STATED EXERCISE
Could you extend the passage below on lust versus admiration, picking up right after its final sentence?

Lust is a strong craving or desire to possess something. A similar word by definition is covet. We are Christians. We should know what lust is, and what it isn't. Sometimes, however, it's easier to let others think for us rather than take the initiative to think things through for ourselves.

We are taught in Christian circles that lust and covetousness are sins, yet we don't always stop to weigh our motives to determine the difference between admiration, and a desire to possess the object of our admiration in an ungodly way.

The title of this article may seem a bit absurd, yet I hope to use it to make an important point. I like to view the beauty of God's creation as much as anyone. When I see a particularly stunning tree or mountain or landscape, there is great satisfaction in taking it all in and enjoying God's handiwork.

I am also a musician and as such, when I hear a well-performed work I derive a great deal of personal pleasure from the skill of the composer and the skill of the musicians who have recreated the composer's work.

I am a jeweler, as well. When a patron brings me an intricate piece of jewelry, I once again derive great pleasure from examining the piece in detail and admiring the workmanship of God and man.

Finally, I am a human being. As hard as I've tried to squelch it over the years, when I see or meet another human being who is either attractive or creative or intelligent or unique in some way (as we all are, you know), sometimes I find myself admiring that other person much like I would admire a landscape, or a musical composition, or a piece of jewelry. Yes, I know we have to compare apples with apples and oranges with oranges. I know it's not appropriate to examine people in the same way as an "object." Still, people are the jewels of God's creation, after all!

DATASET EXTRACT
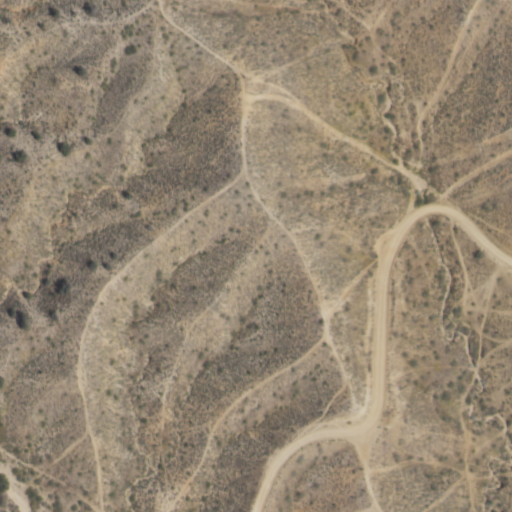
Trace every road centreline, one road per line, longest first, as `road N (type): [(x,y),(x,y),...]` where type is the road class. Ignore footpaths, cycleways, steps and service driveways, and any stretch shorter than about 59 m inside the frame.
road 1 (track): [(354,430),(372,419),(377,277),(395,232),(417,212),(447,213),(511,265)]
road 2 (track): [(257,511),(275,470),(293,452),(354,430)]
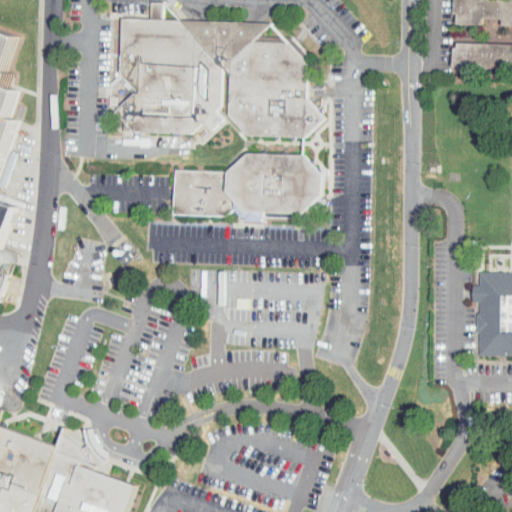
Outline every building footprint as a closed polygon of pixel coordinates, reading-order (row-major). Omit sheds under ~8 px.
[(511,0),(454,0),(454,25),(511,27),(511,0)] [(127,22),(127,75),(140,92),(117,115),(141,142),(197,139),(226,115),(250,143),(232,166),(178,171),(176,215),(301,219),(328,198),(327,172),(308,150),(312,139),(330,119),(311,103),(314,60),(282,23),(127,22)] [(0,27),(0,177),(21,119),(11,115),(20,89),(11,86),(16,72),(8,69),(21,35),(0,27)] [(511,42),(456,41),(455,66),(511,67),(511,42)] [(0,272),(28,283),(23,305),(0,300),(0,272)] [(480,356),(511,356),(511,272),(481,272),(481,284),(474,284),(474,301),(480,301),(480,356)] [(0,511),(0,417),(2,418),(0,422),(0,424),(63,447),(68,435),(71,436),(74,439),(78,441),(81,445),(84,448),(87,451),(90,456),(95,469),(139,485),(129,511),(0,511)]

EXERCISE RESULT
Let me carry this analogy a little further. Some jewels or gemstones are valued specifically for their color; others for their unusual cut; some for their unusual brilliance; and yet others for a particular phenomenon such as the play of color (opals). There are just a myriad of reasons to appreciate gemstones. Likewise, some people are just plain pleasing to look at. That doesn't mean in a sexual way, necessarily. We have all experienced a sense of admiration with the physiques of talented athletes. We even watch them for extended periods of times. This isn't leering or lust in and of itself. It could become that if the heart of the viewer is not right. The comparison can go on with regard to intelligence, or artistic ability, or any of the other facets of human beings which spur admiration.

To summarize briefly, just because someone admires a person for whatever reason it does not mean "lust" is occurring. I admire my wife of thirty years because she is beautiful in many ways. I have an intimate relationship with her which I will not have with any other human being. I can admire other people in a healthy way, as well.

And yes, that means I do admire others when I see them nude. Just because I admire what God has created does not mean I have an intense desire to possess them or be sexually intimate with them. The old adage which says if we look at a woman more than once then we have committed lust is simply not true. I would hope that others would value me enough to want to "see" me more than once or to "talk" to me more than once. Lust is a problem of the heart, not of the mind. Jesus told us to love others as ourselves. In order to do so we must build relationships with people. Seeing people in the flesh is part of building relationships. Also part of building relationships is respecting the boundaries of others, and not taking friendship beyond their comfort zone.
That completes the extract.